I'll have to wait a while to buy these, but I have my eye on Pandemonium (I love the mega matte finish) and Heroine.


----------



## fur4elise (Jun 2, 2016)

rinacee said:


> I'll have to wait a while to buy these, but I have my eye on Pandemonium (I love the mega matte finish) and Heroine.


*
I'm in a holding pattern too! Some of the colors are not yet available which leads me to think those are the ones exclusive to Sephora. My SiJCP mua told me the display will not be out until mid to late June. She said the set up is a giant round tower. 

**I'm not too fussed that the colors I want will sell out as they are permanent. A little delayed gratification never hurts...much *


----------



## NaomiH (Jun 2, 2016)

Ugh, I want but I have to wait until payday next week. Glad they're perm!


----------



## fur4elise (Jun 2, 2016)

NaomiH said:


> Ugh, I want but I have to wait until payday next week. Glad they're perm!



*I hear you on the payday thing...I need to stop visiting SiJCP. I like the mua so much, I end up spending money! I guess it is a good thing, as I like the service/help she offers...so it is a show of support. But man, my wallet has just a little dust & lint in it right now...LOL!*


----------



## NaomiH (Jun 2, 2016)

fur4elise said:


> *I hear you on the payday thing...I need to stop visiting SiJCP. I like the mua so much, I end up spending money! I guess it is a good thing, as I like the service/help she offers...so it is a show of support. But man, my wallet has just a little dust & lint in it right now...LOL!*



Same here, I opened my wallet earlier for gas and I swear I heard it crying.  Lol.  I love finding a great MUA,  I had one at the MAC counter in Barton Creek Mall who I miss a ton now that I'm no longer in Austin.


----------



## slowlikehoney (Jun 2, 2016)

I caved and ordered Backtalk and Hitch Hike! Now I'm kind of wanting Peyote but I guess I'll wait since they're permanent.


----------



## rinacee (Jun 3, 2016)

fur4elise said:


> *
> I'm in a holding pattern too! Some of the colors are not yet available which leads me to think those are the ones exclusive to Sephora. My SiJCP mua told me the display will not be out until mid to late June. She said the set up is a giant round tower.
> 
> **I'm not too fussed that the colors I want will sell out as they are permanent. A little delayed gratification never hurts...much *


I am so happy they are permanent! I can take my time and go see them in-store.  I'm on a tight budget right now (European trip coming up) so it'll have to wait!


NaomiH said:


> Ugh, I want but I have to wait until payday next week. Glad they're perm!


So so happy they will be around!


----------



## fur4elise (Jun 4, 2016)

rinacee said:


> I am so happy they are permanent! I can take my time and go see them in-store.  I'm on a tight budget right now (European trip coming up) so it'll have to wait! So so happy they will be around!


*
A summertime trip to Europe sounds grand! where will you be going?*


----------



## rinacee (Jun 4, 2016)

fur4elise said:


> *
> A summertime trip to Europe sounds grand! where will you be going?*


Paris and Dublin! It all started with a week-long conference in Dublin, but then it changed into a month-long research trip! I'm so excited and won't believe it is real until I step off the plane, haha!


----------



## NaomiH (Jun 4, 2016)

*DATA SEGMENT:*
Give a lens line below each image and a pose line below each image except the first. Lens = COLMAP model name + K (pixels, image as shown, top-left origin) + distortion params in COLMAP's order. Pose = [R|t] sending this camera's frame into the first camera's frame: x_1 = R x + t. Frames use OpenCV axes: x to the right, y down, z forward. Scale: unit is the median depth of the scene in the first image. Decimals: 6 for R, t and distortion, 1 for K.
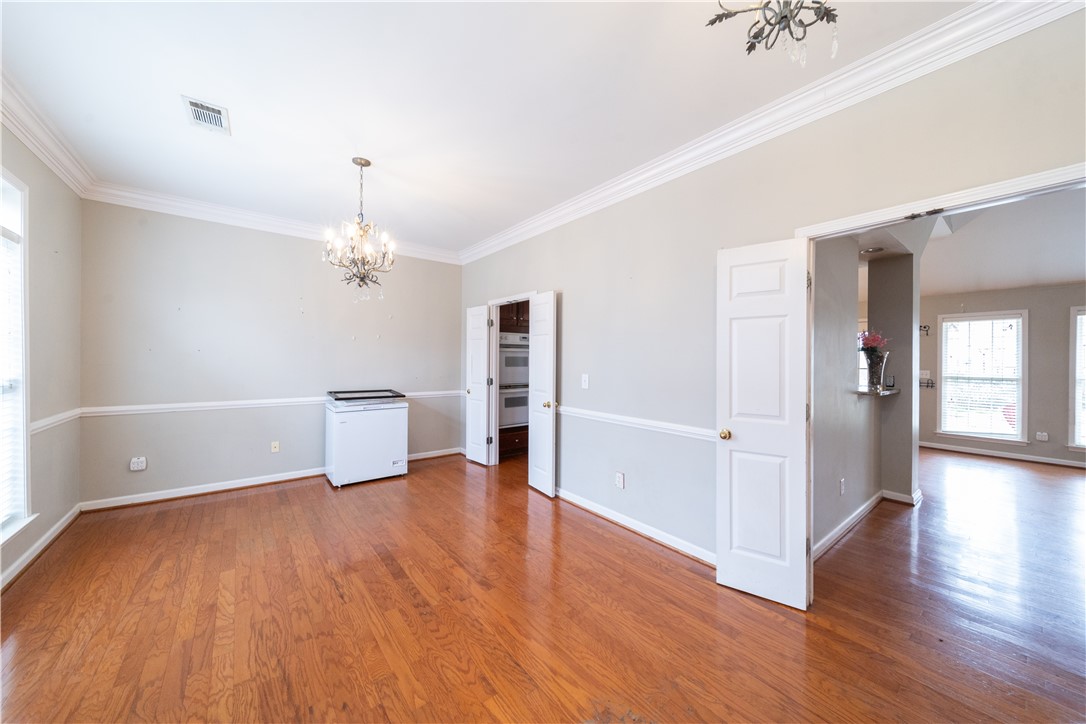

*REQUIRED WORK:*
[a] Write out the part of the makeup forum thread starting with "Same here, I" and going on through "since they're permanent.".
[b] Pick up the makeup forum thread after its last line and carry it on.
The listing stands apart from the makeup forum thread.

*PER-TASK ANSWERS:*
[a]
Same here, I opened my wallet earlier for gas and I swear I heard it crying.  Lol.  I love finding a great MUA,  I had one at the MAC counter in Barton Creek Mall who I miss a ton now that I'm no longer in Austin.


----------



## slowlikehoney (Jun 2, 2016)

I caved and ordered Backtalk and Hitch Hike! Now I'm kind of wanting Peyote but I guess I'll wait since they're permanent.

[b]
rinacee said:


> Paris and Dublin! It all started with a week-long conference in Dublin, but then it changed into a month-long research trip! I'm so excited and won't believe it is real until I step off the plane, haha!



I hope you have a lovely trip!  I got to spend a day in Paris 2 years ago and it's absolutely beautiful! I'd love to go back one day and spend more time there.


----------



## leonah (Jun 4, 2016)

rinacee said:


> Paris and Dublin! It all started with a week-long conference in Dublin, but then it changed into a month-long research trip! I'm so excited and won't believe it is real until I step off the plane, haha!



what kind of research do you do? sounds interesting


----------



## fur4elise (Jun 6, 2016)

rinacee said:


> Paris and Dublin! It all started with a week-long conference in Dublin, but then it changed into a month-long research trip! I'm so excited and won't believe it is real until I step off the plane, haha!



*I love Ireland! I have visited 2 times, 9 days each time. We rented a car and did a self driving tour of the up & down the west coast. We stopped at all kinds of neat historical spots, museums, etc. as well as just site seeing, and stayed at a variety of b&bs. So much adventure and fun! However we never made it to Dublin! Maybe someday. Yes, what are you researching?*



leonah said:


> *what kind of research do you do?* sounds interesting


----------



## fur4elise (Jun 9, 2016)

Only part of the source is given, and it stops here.